When I showed up at the event, I made a few chums waiting in line. We talked about the Brain Scoop, why we were at the show, our jobs, school, what we liked about science…pretty much everything you would expect a bunch of twenty-somethings to talk about while waiting in line for a science event. Upon entering the downstairs, we immediately saw Emily, pacing around, nervous to talk to a room full of people about how she had gotten to where she is now (for those of you not in the know, it’s the Field Museum in Chicago).¬†We immediately went over to talk to her, and I was both surprised and delighted to find out that Emily is actually a human being (shock!) who still doesn’t get why people like her. Talking to her was great, but soon other fans started to circle around, and we had to give them time with her too, so we moved on.

The event was fantastic. Listening not only to Emily, but Kishore Hari, Deborah Blum, and Alan Lightman all share their experiences with their entry into the field of science communication was hilarious and amazing. And then we got to hang out with them after! It was so cool. Intel sponsored the event, so there was free food (from the Middle East, so it was DELISH), and both bars were open. Apparently there was a two-day conference at MIT yesterday (Monday) and today (Tuesday), which prompted this Story Collider event, so many of the science folks from the conference were there too, and they all wanted to talk. TO US. About how we engage with science, how science can be more audience friendly, how to make science more accessible to the masses instead of the few that understand what gets published in science journals. It was incredible. I got to high-five Kishore Hari! It was great!

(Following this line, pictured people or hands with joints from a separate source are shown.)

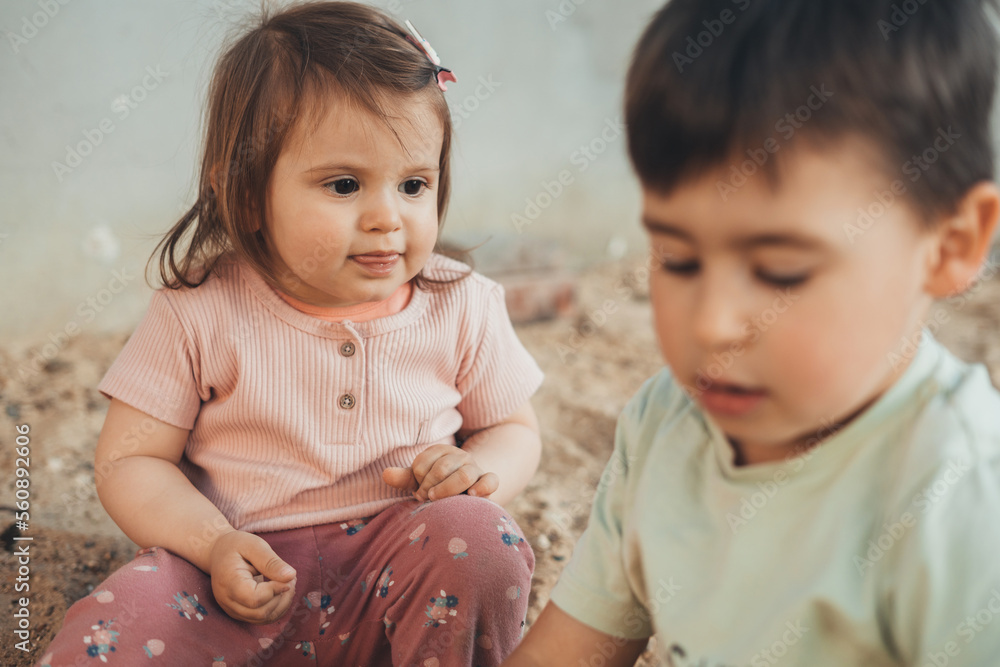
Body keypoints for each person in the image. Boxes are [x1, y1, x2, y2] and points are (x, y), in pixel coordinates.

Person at [37, 3, 543, 666]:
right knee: (111, 630)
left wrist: (479, 471)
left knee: (481, 538)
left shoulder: (462, 304)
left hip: (398, 583)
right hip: (232, 578)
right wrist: (212, 542)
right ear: (247, 195)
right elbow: (132, 459)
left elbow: (515, 430)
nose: (388, 218)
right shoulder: (201, 309)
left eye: (415, 183)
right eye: (344, 184)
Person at [505, 0, 1000, 665]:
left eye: (781, 271)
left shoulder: (957, 500)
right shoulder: (664, 424)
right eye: (678, 259)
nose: (712, 323)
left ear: (950, 244)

But if I’m being honest, the best part of my evening came at the very end. Emily was walking back from (I assume) the green room, and I decided to get her by myself for a moment to talk. She’s incredibly down to earth and so excited about what she does, and the possibility that someone else could be excited too makes her even more enthusiastic. And what did I say? Well, the details escape me, because I was still in a sort of shock that I was actually talking to her, but basically, I thanked her. From the bottom of my heart, I thanked her for being who she was, and for being the one lucky person in a million who got the dream job of going from volunteer to full-time employee. I told her that she was an inspiration to me, not only because she’s a female and she’s my age, but because I know how hard it is to volunteer in a museum that you love and watch as people ignore it. I know what it feels like to put so much time and effort into something you care so much about, only to see less and less funding come in every year. It’s really painful. So again, I thanked her. And she thanked me, for coming to the event, for talking to her, for doing what I do, and for extending her an open invitation to visit my other museum (HMNH, where I work) whenever she had time. She even gave me a hug (what!), and told me to keep in touch, which I plan on doing, because hey, what the heck. And she gave me the best piece of advice: keep doing what I’m doing.

Anyway. This entire experience has changed me quite a bit. Today I went to the Waterworks Museum and told my interim executive director that I wanted to do MORE than I was already doing, and now I’m going to the marketing meeting on Thursday night. My goal at that meeting is to convince the folks there that we need a better social media presence, and that I will do anything it takes to get our name out there and get more visitors in the door. I love this museum and I think it takes more than having free admission to get people to visit, and that’s what I’m going to tell everyone at that meeting on Thursday.

I’ve got my eyes on the prize, and I’m gonna fight like hell until I get it.